Spoilers for Episode 6 of Watchmen. Watchmen is a show rife with historical references, Easter eggs from the comics, and meta commentaries about literature and music. It's a very smart show, to put it simply, and Episode 6 threw in one extremely sly reference that most people may have missed. Fred, the racist guy who torches a Jewish deli and houses the Ku Klux Klan in his warehouse, just so happens to share a name and appearance with a real historical figure: Fred Trump, the father of Donald Trump. We're not saying for sure that Watchmen made a Trump reference, but we're pretty sure Watchmen made a Trump reference.
Will Reeves, aka Hooded Justice, first runs into Fred when he spots Fred blatantly lighting a molotov cocktail at night, which he casually tosses into a Jewish deli before strutting off. "I heard they have a rat problem, maybe one chewed through the wires," he tells the flabbergasted Will, who immediately arrests him. After Fred hurls slurs at Will at the police station, he flashes the Cyclops sign — which looks exactly like OK hand sign, now listed as a white supremacy symbol — to Will's white coworkers, who later release Fred with no questions asked.
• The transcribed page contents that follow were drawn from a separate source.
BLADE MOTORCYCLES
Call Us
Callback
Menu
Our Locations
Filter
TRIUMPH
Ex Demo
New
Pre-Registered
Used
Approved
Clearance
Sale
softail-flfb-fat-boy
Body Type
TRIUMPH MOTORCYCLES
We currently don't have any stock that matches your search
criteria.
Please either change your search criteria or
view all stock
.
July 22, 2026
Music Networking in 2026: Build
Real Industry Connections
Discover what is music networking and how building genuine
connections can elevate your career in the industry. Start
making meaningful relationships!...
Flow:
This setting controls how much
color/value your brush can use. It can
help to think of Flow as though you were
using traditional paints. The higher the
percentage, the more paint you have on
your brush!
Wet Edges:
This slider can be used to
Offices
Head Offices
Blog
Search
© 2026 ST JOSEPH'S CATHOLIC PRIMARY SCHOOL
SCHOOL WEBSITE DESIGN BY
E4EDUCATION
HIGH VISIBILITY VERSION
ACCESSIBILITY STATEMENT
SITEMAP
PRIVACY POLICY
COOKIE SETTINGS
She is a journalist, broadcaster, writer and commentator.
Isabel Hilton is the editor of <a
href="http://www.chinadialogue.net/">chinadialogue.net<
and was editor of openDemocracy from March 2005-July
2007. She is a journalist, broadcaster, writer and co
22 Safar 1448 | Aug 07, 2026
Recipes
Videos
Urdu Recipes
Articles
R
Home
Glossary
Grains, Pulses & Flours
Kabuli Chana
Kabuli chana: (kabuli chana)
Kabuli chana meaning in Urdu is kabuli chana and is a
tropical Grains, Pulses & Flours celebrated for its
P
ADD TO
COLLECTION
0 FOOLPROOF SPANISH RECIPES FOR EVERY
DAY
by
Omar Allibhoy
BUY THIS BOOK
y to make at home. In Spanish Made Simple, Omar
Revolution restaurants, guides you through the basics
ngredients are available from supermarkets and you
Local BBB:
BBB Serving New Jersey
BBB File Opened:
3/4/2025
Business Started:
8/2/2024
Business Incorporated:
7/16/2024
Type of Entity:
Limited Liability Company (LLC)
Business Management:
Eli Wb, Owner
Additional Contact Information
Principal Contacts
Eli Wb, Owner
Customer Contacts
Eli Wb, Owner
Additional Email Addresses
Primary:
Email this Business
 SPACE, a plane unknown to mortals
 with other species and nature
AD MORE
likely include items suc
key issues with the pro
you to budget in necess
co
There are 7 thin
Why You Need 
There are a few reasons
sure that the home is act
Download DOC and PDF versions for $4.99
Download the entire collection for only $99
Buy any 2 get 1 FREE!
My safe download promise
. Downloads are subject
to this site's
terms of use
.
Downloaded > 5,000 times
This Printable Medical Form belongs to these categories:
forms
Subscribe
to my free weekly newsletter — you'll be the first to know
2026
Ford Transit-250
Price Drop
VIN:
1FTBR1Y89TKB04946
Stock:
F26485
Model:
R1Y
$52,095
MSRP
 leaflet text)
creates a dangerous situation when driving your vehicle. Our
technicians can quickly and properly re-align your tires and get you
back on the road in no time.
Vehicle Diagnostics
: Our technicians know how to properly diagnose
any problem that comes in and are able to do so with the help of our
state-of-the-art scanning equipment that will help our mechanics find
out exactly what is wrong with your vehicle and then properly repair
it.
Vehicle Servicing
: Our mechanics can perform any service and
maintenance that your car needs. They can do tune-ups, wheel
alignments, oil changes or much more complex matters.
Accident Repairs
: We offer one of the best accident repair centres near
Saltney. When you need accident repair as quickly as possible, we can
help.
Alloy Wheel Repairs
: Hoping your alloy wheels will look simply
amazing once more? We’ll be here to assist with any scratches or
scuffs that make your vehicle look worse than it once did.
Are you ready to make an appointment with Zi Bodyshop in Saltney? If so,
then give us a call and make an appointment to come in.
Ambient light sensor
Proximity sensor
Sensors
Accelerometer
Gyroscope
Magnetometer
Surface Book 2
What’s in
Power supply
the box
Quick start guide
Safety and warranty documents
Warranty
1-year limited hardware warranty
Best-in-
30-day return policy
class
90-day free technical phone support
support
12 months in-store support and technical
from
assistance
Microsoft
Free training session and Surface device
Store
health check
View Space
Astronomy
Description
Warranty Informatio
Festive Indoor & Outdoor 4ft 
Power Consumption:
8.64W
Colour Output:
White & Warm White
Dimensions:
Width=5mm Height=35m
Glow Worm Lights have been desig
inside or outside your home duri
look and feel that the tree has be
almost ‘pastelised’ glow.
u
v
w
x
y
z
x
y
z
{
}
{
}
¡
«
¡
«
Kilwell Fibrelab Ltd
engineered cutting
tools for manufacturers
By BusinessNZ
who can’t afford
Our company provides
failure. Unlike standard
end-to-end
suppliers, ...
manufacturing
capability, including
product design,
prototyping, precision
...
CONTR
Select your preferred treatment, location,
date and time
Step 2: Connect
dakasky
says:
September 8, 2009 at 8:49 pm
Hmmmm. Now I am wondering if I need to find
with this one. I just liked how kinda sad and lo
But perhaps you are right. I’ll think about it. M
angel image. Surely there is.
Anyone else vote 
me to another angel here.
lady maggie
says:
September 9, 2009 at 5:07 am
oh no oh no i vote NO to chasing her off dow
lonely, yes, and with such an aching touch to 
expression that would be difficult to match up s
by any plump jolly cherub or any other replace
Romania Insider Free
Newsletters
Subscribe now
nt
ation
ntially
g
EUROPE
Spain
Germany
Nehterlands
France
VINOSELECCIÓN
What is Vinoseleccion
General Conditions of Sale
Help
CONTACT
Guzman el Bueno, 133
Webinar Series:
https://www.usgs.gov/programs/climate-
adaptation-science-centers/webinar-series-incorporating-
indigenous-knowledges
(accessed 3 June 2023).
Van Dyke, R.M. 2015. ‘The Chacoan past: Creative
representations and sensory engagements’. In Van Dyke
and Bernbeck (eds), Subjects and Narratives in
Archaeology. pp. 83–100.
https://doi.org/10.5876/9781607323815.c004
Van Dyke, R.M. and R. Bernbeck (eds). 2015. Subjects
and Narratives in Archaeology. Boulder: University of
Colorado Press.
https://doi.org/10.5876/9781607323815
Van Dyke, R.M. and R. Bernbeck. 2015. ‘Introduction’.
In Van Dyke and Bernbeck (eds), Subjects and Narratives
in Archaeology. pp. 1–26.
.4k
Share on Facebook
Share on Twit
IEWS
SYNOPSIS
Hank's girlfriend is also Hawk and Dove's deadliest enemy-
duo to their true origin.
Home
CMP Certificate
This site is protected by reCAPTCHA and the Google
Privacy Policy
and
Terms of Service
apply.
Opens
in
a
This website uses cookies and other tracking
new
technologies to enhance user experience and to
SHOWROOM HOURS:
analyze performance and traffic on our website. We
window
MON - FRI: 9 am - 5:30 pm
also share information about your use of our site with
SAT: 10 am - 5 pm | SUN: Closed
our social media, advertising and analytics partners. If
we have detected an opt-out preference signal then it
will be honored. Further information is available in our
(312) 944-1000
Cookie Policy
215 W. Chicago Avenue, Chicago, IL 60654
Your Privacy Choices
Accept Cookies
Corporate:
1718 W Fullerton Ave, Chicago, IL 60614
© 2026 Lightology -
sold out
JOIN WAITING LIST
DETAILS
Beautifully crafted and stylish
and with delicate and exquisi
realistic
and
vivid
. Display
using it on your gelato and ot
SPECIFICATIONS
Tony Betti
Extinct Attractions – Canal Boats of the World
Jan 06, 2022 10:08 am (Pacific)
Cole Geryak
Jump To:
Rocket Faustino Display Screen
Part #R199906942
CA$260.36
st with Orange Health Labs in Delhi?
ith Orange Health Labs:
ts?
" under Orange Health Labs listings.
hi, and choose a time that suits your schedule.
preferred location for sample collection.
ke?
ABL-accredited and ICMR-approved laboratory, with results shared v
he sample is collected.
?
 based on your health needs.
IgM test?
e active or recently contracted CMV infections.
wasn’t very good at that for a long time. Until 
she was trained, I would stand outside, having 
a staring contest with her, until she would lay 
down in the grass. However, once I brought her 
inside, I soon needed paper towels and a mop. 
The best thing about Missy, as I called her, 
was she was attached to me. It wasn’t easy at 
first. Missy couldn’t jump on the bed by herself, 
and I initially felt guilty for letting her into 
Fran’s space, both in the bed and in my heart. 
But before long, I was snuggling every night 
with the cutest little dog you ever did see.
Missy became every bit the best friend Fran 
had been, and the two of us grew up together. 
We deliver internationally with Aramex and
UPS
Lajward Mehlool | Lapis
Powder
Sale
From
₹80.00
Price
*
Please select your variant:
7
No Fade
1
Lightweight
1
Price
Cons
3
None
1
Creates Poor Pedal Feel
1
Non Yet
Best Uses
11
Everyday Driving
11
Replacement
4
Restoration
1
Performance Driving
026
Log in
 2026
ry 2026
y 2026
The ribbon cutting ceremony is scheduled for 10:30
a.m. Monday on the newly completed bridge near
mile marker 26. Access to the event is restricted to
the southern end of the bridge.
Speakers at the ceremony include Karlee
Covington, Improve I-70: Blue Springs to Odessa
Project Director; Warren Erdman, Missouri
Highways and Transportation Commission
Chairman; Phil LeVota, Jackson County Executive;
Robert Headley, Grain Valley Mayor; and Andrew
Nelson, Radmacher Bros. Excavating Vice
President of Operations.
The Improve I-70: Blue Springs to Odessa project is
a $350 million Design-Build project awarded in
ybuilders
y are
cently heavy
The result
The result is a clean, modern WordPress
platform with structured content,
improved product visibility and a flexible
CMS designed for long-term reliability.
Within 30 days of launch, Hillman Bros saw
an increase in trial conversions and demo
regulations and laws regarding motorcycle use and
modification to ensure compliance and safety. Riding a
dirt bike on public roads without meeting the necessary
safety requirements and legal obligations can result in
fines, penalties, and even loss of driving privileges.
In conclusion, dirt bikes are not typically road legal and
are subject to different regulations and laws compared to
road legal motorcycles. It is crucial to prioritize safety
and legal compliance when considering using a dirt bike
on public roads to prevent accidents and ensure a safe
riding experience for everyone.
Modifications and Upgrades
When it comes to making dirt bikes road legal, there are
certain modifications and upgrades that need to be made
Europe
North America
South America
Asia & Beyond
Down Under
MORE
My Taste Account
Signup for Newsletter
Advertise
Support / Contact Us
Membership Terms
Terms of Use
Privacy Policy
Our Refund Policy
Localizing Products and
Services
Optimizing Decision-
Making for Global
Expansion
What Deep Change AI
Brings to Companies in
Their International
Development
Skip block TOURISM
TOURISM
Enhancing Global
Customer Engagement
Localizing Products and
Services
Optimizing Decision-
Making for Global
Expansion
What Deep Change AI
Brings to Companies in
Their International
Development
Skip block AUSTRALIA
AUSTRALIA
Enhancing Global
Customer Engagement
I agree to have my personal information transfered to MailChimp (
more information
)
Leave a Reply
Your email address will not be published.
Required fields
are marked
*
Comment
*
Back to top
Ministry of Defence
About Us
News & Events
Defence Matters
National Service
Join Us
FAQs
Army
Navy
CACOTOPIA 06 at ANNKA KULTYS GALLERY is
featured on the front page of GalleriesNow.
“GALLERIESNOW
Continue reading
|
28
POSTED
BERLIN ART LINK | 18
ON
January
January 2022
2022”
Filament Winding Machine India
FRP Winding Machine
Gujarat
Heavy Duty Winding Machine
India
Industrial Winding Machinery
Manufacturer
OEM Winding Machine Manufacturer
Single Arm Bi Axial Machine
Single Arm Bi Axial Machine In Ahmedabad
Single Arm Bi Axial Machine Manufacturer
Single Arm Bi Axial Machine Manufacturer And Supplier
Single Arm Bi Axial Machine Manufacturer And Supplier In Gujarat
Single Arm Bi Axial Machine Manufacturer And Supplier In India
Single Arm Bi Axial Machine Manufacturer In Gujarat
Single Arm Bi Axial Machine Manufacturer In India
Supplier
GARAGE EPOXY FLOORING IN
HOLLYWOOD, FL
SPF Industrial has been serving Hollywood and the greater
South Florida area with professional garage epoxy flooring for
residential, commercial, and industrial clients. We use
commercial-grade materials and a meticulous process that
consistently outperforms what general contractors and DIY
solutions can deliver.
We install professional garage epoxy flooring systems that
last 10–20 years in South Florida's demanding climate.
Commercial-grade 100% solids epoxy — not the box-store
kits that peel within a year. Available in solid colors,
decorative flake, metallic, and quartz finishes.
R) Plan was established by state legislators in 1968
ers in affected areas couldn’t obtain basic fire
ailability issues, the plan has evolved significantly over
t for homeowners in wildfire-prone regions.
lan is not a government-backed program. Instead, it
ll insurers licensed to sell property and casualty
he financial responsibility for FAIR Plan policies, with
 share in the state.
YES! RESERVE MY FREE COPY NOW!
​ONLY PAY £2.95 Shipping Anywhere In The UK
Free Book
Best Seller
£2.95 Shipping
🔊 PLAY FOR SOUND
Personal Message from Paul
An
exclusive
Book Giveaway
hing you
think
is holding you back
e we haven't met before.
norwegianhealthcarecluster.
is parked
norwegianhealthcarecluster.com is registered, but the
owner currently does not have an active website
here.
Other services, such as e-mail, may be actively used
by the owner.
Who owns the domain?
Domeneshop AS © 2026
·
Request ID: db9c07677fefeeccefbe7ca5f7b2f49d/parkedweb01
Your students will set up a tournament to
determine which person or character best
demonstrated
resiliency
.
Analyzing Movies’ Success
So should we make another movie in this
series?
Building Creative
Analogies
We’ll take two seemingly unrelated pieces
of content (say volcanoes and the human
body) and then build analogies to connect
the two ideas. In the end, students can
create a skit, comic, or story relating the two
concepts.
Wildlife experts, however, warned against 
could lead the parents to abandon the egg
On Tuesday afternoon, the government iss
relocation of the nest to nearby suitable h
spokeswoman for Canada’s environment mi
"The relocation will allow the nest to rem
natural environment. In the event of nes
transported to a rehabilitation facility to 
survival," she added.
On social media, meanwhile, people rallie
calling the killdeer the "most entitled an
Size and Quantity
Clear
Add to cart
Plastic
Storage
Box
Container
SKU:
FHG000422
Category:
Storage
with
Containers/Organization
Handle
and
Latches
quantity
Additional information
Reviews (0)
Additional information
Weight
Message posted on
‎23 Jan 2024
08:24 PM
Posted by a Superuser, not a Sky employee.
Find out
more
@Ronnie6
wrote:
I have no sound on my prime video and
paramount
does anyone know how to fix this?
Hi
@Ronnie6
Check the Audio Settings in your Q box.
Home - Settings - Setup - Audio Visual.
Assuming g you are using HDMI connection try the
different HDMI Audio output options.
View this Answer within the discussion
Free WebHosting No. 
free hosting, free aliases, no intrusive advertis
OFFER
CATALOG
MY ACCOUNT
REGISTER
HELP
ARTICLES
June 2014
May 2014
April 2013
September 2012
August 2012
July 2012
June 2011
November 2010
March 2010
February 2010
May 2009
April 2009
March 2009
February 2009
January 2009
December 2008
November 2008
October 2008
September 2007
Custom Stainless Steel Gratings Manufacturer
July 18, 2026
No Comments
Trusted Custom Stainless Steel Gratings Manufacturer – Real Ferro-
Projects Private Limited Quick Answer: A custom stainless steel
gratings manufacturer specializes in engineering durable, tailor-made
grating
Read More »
Will continues to have bad run-ins with Fred, and finally Will breaks into Fred's warehouse as Hooded Justice and discovers Fred is a member of the Ku Klux Klan/Cyclops, and they're creating hypnotic propaganda to fuel Black-on-Black crime. When Hooded Justice bursts through the front room, there's Fred in his grocery store, holding a shotgun. The camera focuses on a case of lettuce in the foreground, visually connecting Fred to the 7th Kavalry of present day Watchmen. And the name on all Fred's business dealings? "F.T. & Sons," which reads suspiciously like Fred Trump and his sons.
But what does this have to do with Fred Trump? Well, besides the obvious name similarity, when Donald Trump was running for president it came out that his father Fred Trump one of seven individuals arrested in May 1927 at a Klan rally in Jamaica, Queens. A 1927 New York Times article simply named Fred Trump and stated that he was released without charges. When New York Times interviewer Jason Horowitz asked Donald Trump about it, he vehemently said "it never happened" four times. Yet per Vice, several other newspaper clippings corroborate the NYT report, with many claiming that all those arrested, Fred Trump included, were wearing Klan attire.
Back then, the story was just a blip on everyone's radar though, and the Trump This!: The Life and Times of Donald Trump book reports that Fred Trump went on to successfully open — get this — a supermarket store named "The Trump Market." Fred Trump later moved into real estate, and in 1973 was rocked with more scandal when he was formally accused of racist rental practices. Are you picking up what Watchmen is putting down?
Just to further connect the dots, the way Fred's actor is styled is also very reminiscent of Fred Trump himself, who sported a prominent mustache in his later years.
Ultimately we can't know for sure if this was all very purposefully done or if it's all just wild coincidence that the grocery owner who is a member of the Ku Klux Klan also happens to look like and share a name with a real life historical figure who also owned a grocery and was an alleged Klan member. (To-may-to, to-mah-to.) It does, however, further the overall themes of Watchmen, and how the show serves as a scathing commentary about today's society and politics.
Watchmen is all about legacy and how the past defines us, and America is a country that was built by genocide, colonization, and the enslavement of an entire community — a fact that many Americans don't like fully acknowledging or reckoning with. By using this maybe reference, Watchmen draws a line from Fred Trump's alleged racism to Donald Trump's racist presidency, and from the old Ku Klux Klan of Fred Trump's time to the present day alt-right. In the same way, Will's Nostalgia pills show Angela how the Ku Klux Klan just evolved into Cyclops, and how Cyclops has now evolved into the 7th Kavalry — the names change, but their views and goals remain essentially the same. Fiction reflects reality and vice versa.
So is this all a for sure reference or no? We leave it up to you to decide, but dang is that mustache not pretty obvious.